Refinement of Bio-signal Data from Wearables for Stress Recognition Using Machine Learning and Transparent Artificial Intelligence
Chandrika T G 1, Dr. Geetha M 2
1 Student,4th Semester MCA, Department of MCA, BIET, Davanagere
2Assistant Professor, Department of MCA, BIET, Davanagere
ABSTRACT
This study explores the use of wearable devices for real-time detection of stress and evaluates the impact of meditation audio in alleviating stress following academic activities. It involves the collection of physiological signals specifically Heart Rate Variability (HRV) derived from Interbeat Intervals (IBI), Blood Volume Pulse (BVP), and Electrodermal Activity (EDA) during the Montreal Imaging Stress Task (MIST). To enhance the accuracy of stress classification, the study integrates a Genetic Algorithm with Mutual Information for efficient feature selection by minimizing redundancy. Additionally, Bayesian optimization is employed for fine-tuning the hyperparameters of machine learning models. Experimental results show that combining EDA, BVP, and HRV yields peak classification accuracies of 98.28% for two-level and 97.02% for three-level stress detection using the Gradient Boosting (GB) algorithm.

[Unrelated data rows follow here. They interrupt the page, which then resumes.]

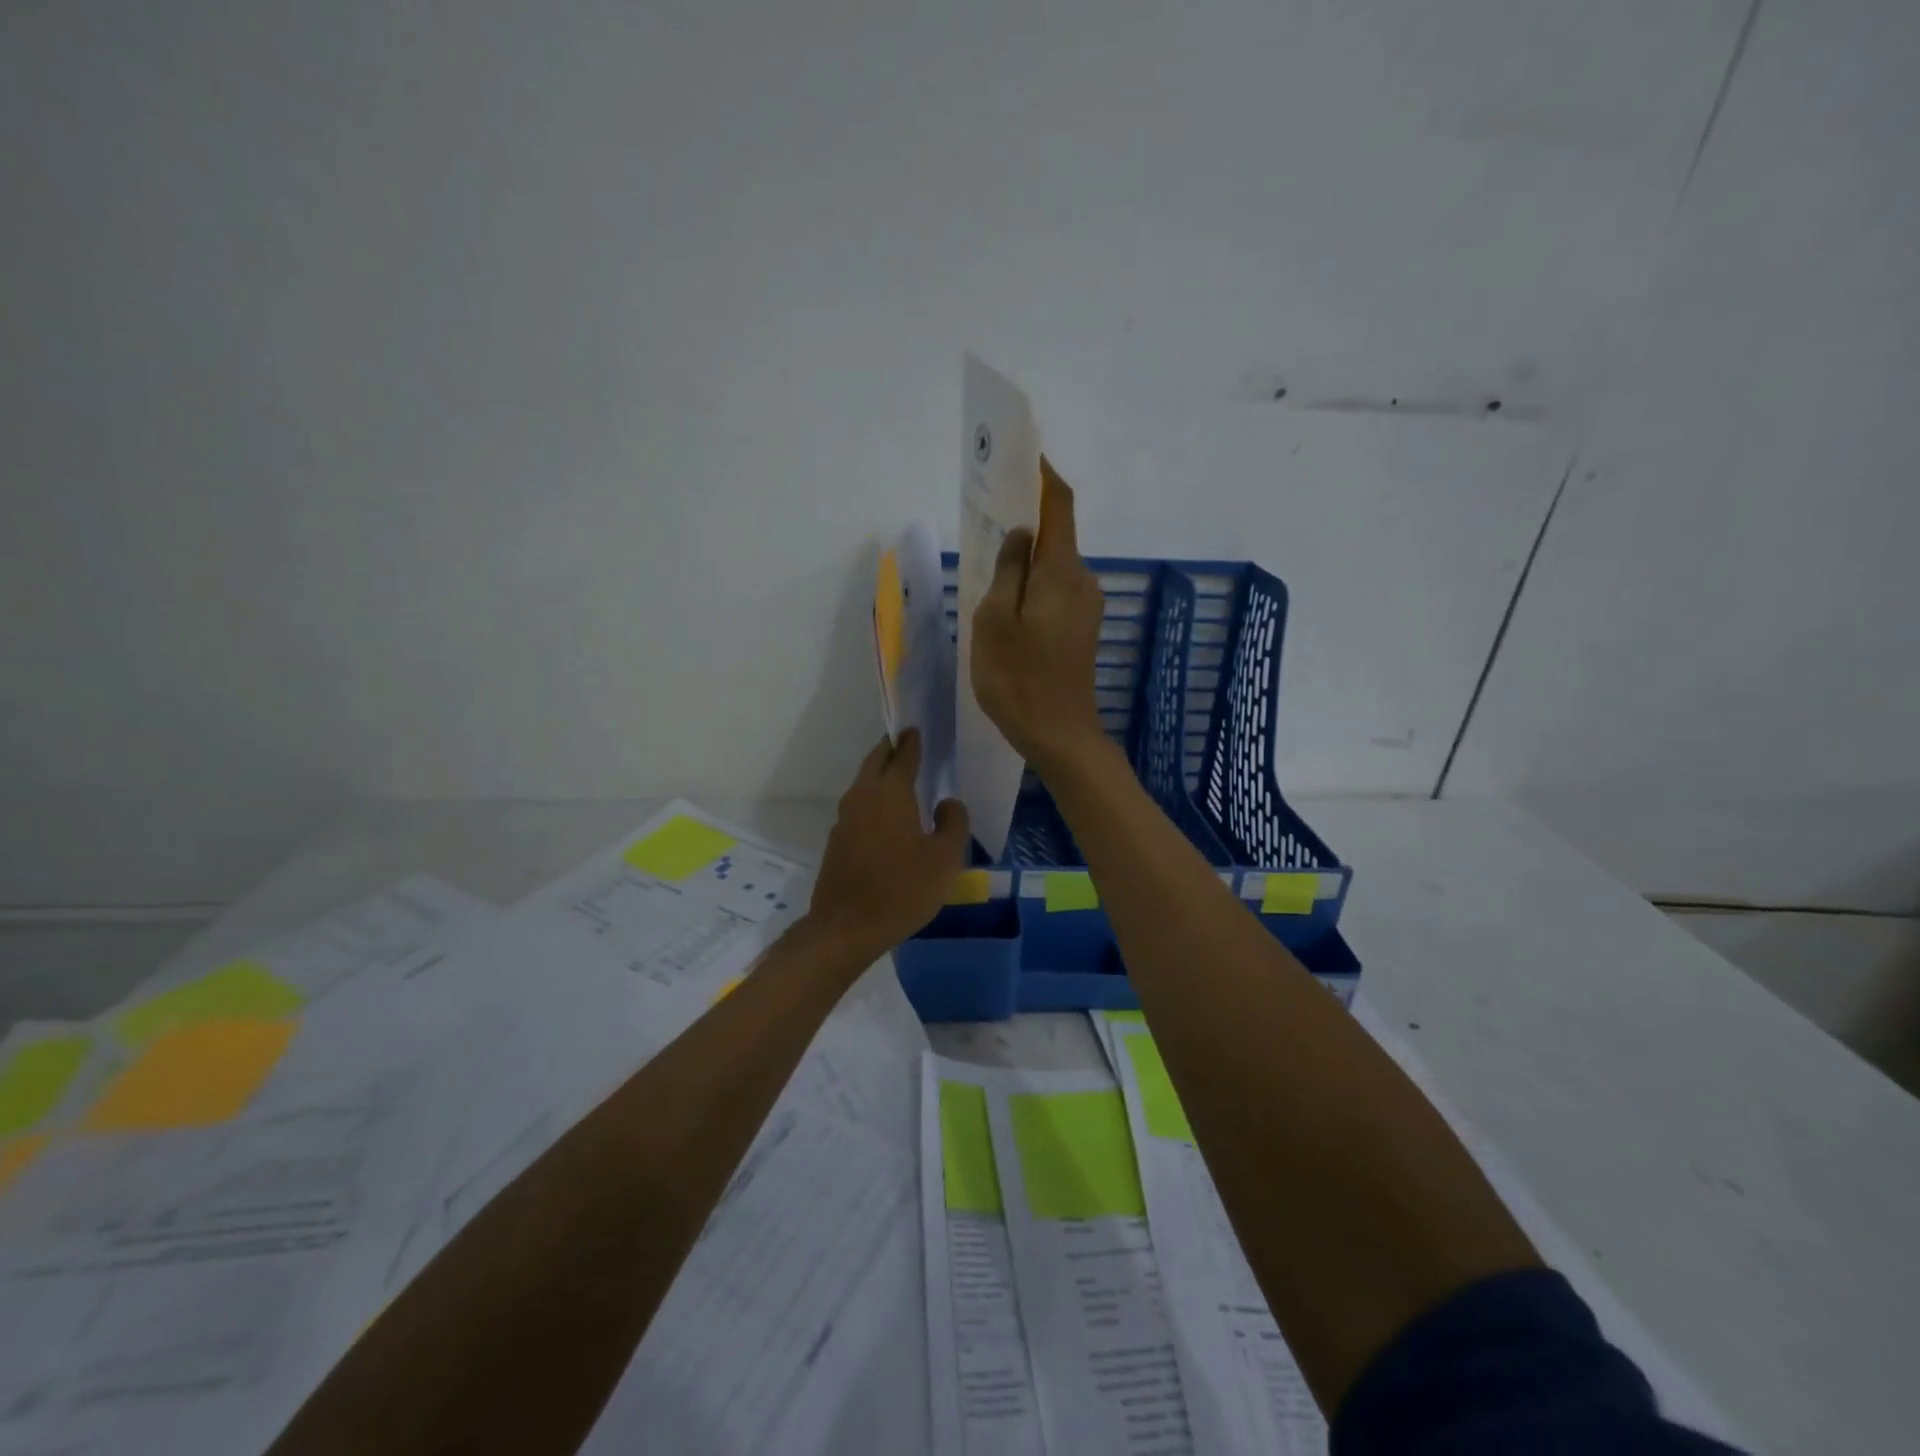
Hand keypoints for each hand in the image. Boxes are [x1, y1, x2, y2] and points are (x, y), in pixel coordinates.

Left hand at [806, 729, 970, 959]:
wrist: (846, 927)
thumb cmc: (902, 890)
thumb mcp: (944, 859)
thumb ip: (952, 823)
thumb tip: (948, 802)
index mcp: (891, 793)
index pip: (903, 754)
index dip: (913, 740)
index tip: (918, 728)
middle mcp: (863, 796)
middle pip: (876, 761)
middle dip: (891, 748)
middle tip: (908, 743)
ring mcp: (845, 818)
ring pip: (864, 782)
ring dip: (880, 772)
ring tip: (902, 775)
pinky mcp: (838, 839)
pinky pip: (858, 805)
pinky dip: (873, 797)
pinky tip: (888, 814)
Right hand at [972, 458, 1107, 773]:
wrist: (1059, 736)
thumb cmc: (1018, 678)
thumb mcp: (995, 620)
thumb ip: (1008, 569)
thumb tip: (1022, 534)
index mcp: (1061, 571)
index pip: (1059, 504)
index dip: (1042, 476)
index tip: (1021, 456)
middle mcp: (1081, 580)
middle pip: (1056, 534)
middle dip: (1026, 519)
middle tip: (986, 516)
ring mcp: (1085, 606)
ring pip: (1053, 566)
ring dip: (1025, 557)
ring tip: (987, 562)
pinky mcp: (1081, 628)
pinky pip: (1054, 590)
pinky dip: (1031, 584)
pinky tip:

When using only EDA and HRV, the system still performs well, achieving 97.07% and 95.23% accuracy for two- and three-level classifications, respectively. SHAP-based Explainable AI (XAI) analysis further confirms that HRV and EDA are the most influential features in determining stress levels. The study also demonstrates that meditation audio has a measurable calming effect, supporting its potential for stress management. These findings underscore the promise of integrating wearable technologies with machine learning for effective stress monitoring and intervention in academic settings.
Keywords: Wearable devices, Real-time stress detection, Heart Rate Variability (HRV), Blood Volume Pulse (BVP), Electrodermal Activity (EDA), Montreal Imaging Stress Task (MIST), Genetic Algorithm, Mutual Information, Feature selection, Bayesian optimization, Machine learning, Gradient Boosting, Stress classification, SHAP, Explainable AI (XAI).